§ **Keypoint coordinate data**
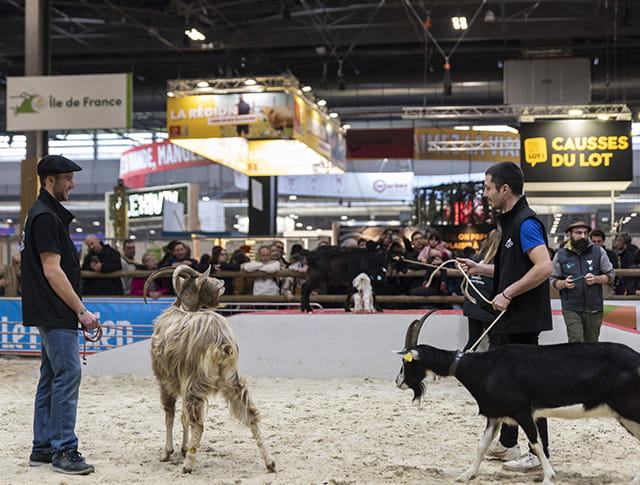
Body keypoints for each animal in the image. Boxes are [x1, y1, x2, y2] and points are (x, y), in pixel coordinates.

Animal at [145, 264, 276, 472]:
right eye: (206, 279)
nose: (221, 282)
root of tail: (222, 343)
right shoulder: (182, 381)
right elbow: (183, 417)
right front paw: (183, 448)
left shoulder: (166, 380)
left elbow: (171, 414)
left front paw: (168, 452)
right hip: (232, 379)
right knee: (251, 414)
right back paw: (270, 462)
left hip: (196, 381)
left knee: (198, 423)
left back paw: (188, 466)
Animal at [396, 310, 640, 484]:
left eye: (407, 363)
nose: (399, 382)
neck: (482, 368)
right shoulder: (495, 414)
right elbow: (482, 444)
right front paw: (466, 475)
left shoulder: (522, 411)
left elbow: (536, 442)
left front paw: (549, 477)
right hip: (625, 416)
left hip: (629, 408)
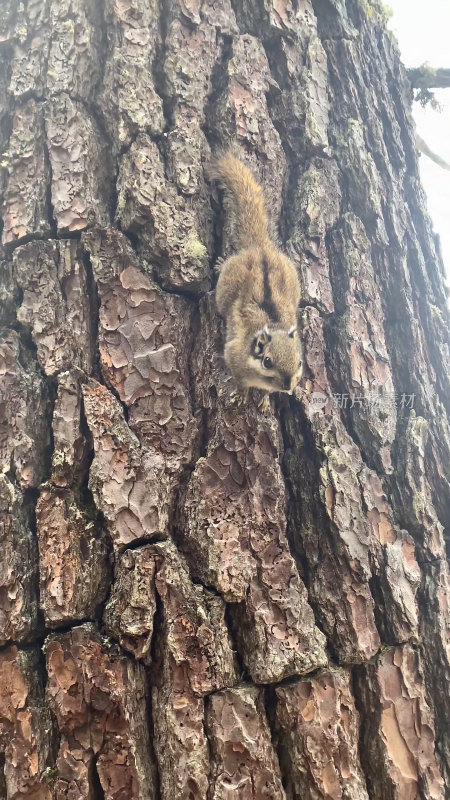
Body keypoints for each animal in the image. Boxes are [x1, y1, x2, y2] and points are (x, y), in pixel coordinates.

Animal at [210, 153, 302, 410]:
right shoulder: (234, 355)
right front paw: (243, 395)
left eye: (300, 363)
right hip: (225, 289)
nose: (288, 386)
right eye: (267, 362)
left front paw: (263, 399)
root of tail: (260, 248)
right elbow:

§ **Work order**
The reply should reproduce every entry above word for word and contain no pictures.

§ **Output for this exercise**
Body keypoints for each animal in the image. Boxes are [x1, y1, x2, y2] and points are (x, y), in pixel coordinates.

Animal at [145, 264, 276, 472]:
right eye: (206, 279)
nose: (221, 282)
root of tail: (222, 343)
right shoulder: (182, 381)
right elbow: (183, 417)
right front paw: (183, 448)
left shoulder: (166, 380)
left elbow: (171, 414)
left front paw: (168, 452)
right hip: (232, 379)
right knee: (251, 414)
right back paw: (270, 462)
left hip: (196, 381)
left knee: (198, 423)
left back paw: (188, 466)
Animal at [396, 310, 640, 484]:
left eye: (407, 363)
nose: (399, 382)
neck: (482, 368)
right shoulder: (495, 414)
right elbow: (482, 444)
right front paw: (466, 475)
left shoulder: (522, 411)
left elbow: (536, 442)
left front paw: (549, 477)
right hip: (625, 416)
left hip: (629, 408)
Body keypoints for each animal in the image. Boxes are [x1, y1, x2, y2] and points are (x, y), in pixel coordinates.

Animal at [210, 153, 302, 410]:
right shoulder: (234, 355)
right front paw: (243, 395)
left eye: (300, 363)
right hip: (225, 289)
nose: (288, 386)
right eye: (267, 362)
left front paw: (263, 399)
root of tail: (260, 248)
right elbow:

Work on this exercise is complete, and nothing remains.